- _PROBLEM DESCRIPTION_
No pictures go into the copy. Write out exactly the lines below from the one containing "Finalise your gift" through the one containing "Busy People".

- _EXERCISE INPUT_
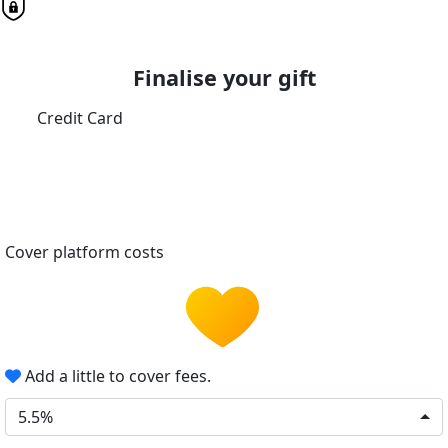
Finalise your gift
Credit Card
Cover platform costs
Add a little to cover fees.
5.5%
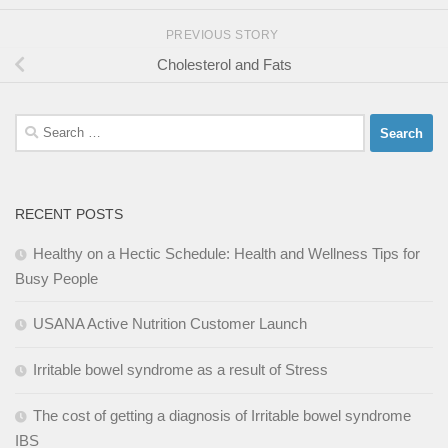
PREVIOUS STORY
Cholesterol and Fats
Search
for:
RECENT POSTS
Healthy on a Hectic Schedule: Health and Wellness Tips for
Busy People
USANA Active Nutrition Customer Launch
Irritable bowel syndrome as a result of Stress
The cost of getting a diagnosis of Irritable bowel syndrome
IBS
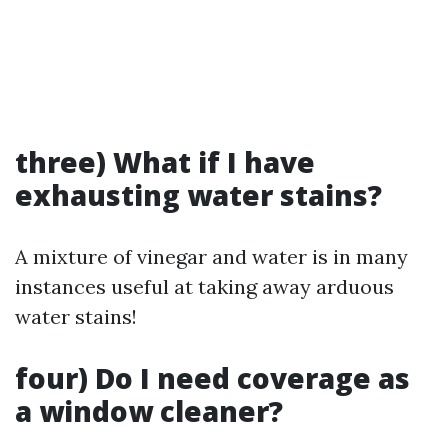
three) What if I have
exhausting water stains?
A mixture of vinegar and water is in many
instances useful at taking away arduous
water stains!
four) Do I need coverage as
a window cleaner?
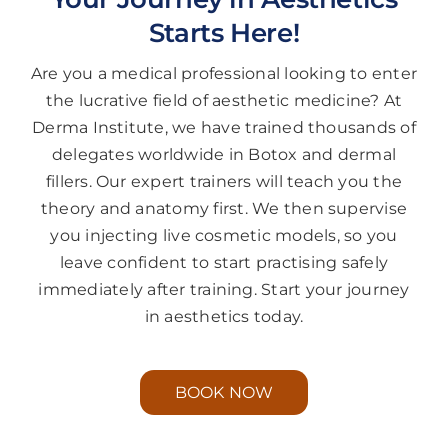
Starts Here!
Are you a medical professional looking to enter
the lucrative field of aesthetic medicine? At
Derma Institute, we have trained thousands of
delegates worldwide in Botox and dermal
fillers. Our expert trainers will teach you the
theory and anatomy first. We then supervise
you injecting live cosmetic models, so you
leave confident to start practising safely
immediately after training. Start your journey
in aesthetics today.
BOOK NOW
...
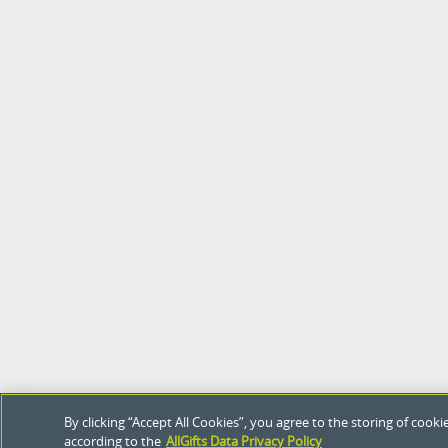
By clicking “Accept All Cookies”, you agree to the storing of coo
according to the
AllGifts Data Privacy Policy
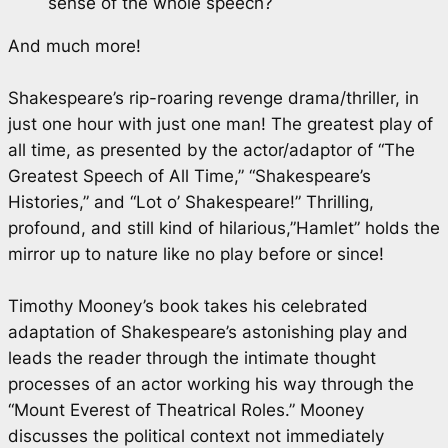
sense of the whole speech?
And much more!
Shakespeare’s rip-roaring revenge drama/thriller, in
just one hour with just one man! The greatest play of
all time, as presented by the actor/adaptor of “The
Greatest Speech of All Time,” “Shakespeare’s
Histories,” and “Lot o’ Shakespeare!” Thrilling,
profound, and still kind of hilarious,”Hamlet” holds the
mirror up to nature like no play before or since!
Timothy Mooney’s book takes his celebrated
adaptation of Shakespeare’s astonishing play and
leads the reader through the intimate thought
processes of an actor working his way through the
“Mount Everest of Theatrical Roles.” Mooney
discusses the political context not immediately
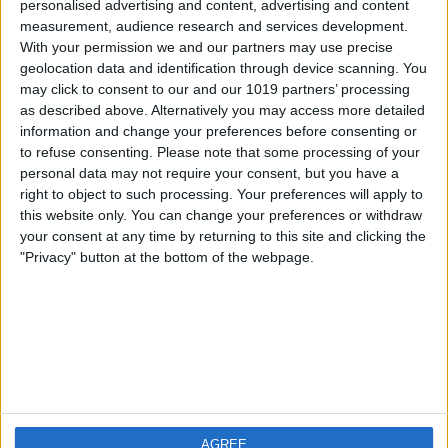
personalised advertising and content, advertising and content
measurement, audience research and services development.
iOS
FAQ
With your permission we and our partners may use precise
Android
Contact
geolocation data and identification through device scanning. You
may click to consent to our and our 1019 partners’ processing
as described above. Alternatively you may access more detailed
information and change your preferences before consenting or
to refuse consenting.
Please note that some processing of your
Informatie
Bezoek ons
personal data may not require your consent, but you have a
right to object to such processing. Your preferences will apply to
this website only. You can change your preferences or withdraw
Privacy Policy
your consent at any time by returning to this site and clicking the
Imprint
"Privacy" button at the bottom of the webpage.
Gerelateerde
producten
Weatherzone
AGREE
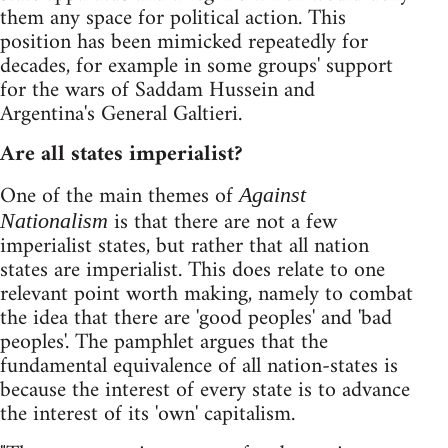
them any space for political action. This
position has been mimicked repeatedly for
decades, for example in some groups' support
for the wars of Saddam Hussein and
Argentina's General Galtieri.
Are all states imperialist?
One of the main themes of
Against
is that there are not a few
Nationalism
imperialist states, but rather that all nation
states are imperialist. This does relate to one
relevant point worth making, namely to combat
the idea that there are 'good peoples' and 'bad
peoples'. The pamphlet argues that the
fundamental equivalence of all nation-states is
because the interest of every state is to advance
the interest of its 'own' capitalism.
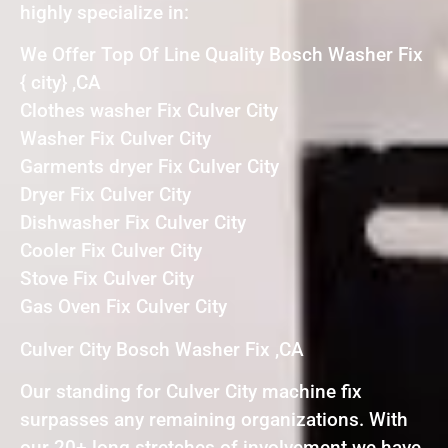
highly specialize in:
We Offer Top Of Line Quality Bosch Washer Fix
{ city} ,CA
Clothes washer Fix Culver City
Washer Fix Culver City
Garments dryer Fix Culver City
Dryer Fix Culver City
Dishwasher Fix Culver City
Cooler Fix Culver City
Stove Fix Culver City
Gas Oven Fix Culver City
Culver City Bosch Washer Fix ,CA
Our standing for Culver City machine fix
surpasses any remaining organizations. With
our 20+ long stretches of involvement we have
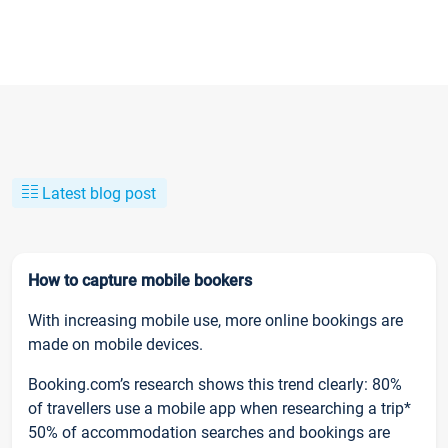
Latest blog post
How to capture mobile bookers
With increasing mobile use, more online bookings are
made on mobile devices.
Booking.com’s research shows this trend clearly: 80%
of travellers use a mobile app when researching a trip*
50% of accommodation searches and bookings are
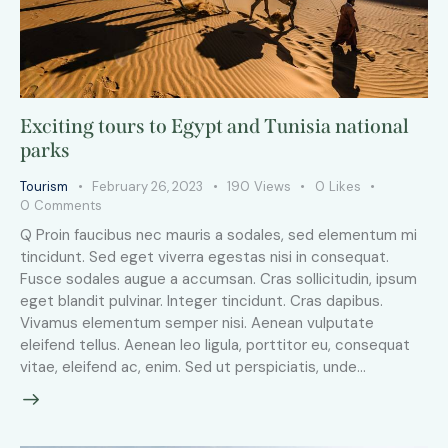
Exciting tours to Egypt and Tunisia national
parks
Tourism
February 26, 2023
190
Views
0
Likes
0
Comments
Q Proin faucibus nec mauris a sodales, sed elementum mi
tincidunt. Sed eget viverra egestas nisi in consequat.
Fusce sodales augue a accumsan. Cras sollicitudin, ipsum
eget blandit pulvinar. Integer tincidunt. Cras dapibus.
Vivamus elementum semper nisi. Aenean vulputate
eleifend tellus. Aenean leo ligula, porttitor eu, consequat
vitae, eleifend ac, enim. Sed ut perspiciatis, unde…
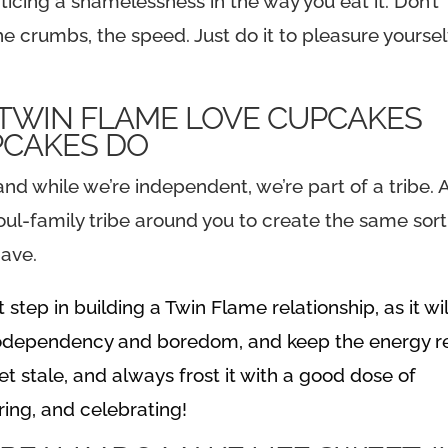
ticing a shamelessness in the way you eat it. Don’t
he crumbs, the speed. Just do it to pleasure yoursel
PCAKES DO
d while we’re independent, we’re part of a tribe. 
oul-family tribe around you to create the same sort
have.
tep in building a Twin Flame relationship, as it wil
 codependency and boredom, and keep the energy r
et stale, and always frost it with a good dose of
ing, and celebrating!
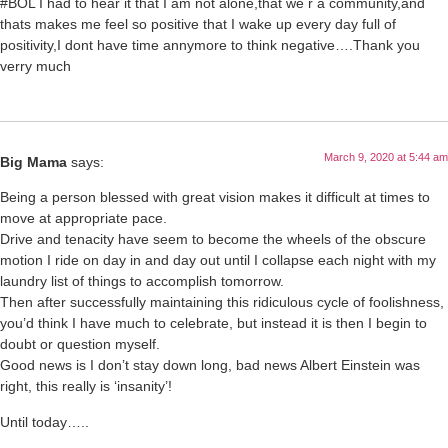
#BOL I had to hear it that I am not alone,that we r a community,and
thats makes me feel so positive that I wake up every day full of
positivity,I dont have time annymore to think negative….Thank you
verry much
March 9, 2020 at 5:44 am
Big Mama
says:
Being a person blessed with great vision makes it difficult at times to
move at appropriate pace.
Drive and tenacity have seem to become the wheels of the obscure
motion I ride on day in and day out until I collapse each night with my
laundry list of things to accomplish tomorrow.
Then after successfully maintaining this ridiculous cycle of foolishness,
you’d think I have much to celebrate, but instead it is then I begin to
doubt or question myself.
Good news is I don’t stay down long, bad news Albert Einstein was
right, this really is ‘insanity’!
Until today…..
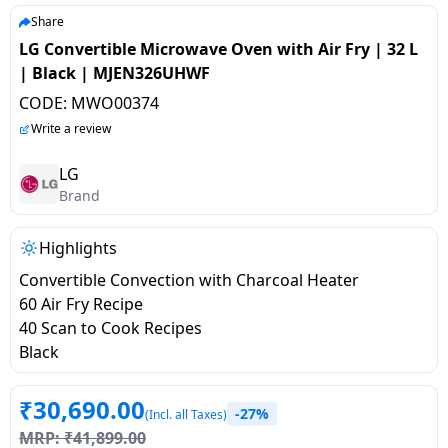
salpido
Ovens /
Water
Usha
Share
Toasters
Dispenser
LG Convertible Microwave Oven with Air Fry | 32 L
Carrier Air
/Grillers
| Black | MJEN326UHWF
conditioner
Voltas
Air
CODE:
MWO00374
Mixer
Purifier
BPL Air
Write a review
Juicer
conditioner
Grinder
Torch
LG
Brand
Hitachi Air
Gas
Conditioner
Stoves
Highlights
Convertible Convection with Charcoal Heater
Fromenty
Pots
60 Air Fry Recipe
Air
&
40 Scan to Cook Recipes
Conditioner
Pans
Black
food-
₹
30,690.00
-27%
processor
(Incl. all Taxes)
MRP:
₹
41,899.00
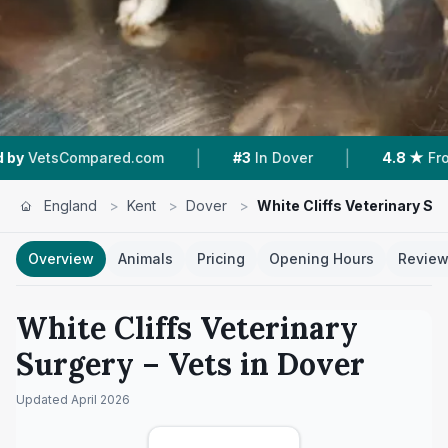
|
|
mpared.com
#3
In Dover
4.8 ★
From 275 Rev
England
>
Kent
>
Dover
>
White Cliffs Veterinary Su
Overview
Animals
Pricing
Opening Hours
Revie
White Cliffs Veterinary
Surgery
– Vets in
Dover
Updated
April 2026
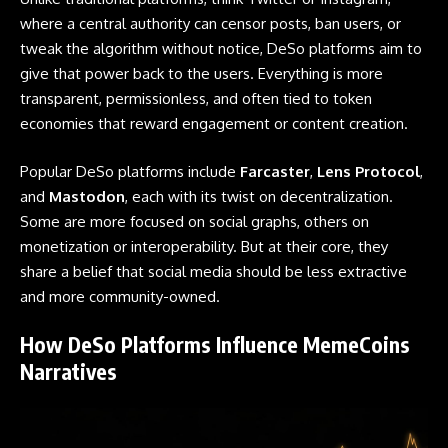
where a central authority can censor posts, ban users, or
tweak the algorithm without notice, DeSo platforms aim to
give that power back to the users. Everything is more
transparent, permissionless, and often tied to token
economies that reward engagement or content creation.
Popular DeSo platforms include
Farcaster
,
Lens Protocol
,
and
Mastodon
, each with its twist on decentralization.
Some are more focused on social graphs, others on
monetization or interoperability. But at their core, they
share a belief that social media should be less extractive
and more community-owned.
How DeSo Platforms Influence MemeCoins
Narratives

- _SOLUTION_
Finalise your gift
Credit Card
Cover platform costs
Add a little to cover fees.
5.5%
PREVIOUS STORY
Cholesterol and Fats
Search
for:
RECENT POSTS
Healthy on a Hectic Schedule: Health and Wellness Tips for
Busy People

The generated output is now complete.